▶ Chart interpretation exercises
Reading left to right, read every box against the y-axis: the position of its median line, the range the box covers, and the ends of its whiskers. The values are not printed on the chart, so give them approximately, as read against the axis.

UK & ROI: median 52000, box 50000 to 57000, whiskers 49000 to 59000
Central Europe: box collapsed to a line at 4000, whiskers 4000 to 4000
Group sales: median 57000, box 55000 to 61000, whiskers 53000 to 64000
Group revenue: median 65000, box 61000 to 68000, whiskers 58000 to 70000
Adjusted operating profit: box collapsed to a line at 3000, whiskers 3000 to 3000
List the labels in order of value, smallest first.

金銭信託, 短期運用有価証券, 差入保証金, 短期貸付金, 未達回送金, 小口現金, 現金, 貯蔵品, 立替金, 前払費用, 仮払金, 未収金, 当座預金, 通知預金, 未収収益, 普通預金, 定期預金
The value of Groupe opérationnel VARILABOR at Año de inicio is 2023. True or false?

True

▶ EXERCISE BRIEF
Copy each of the entries above word for word, leaving nothing out and changing nothing.

▶ FINISHED TASK
Reading left to right, read every box against the y-axis: the position of its median line, the range the box covers, and the ends of its whiskers. The values are not printed on the chart, so give them approximately, as read against the axis.

UK & ROI: median 52000, box 50000 to 57000, whiskers 49000 to 59000
Central Europe: box collapsed to a line at 4000, whiskers 4000 to 4000
Group sales: median 57000, box 55000 to 61000, whiskers 53000 to 64000
Group revenue: median 65000, box 61000 to 68000, whiskers 58000 to 70000
Adjusted operating profit: box collapsed to a line at 3000, whiskers 3000 to 3000
List the labels in order of value, smallest first.

金銭信託, 短期運用有価証券, 差入保証金, 短期貸付金, 未達回送金, 小口現金, 現金, 貯蔵品, 立替金, 前払費用, 仮払金, 未収金, 当座預金, 通知預金, 未収収益, 普通預金, 定期預金
The value of Groupe opérationnel VARILABOR at Año de inicio is 2023. True or false?

True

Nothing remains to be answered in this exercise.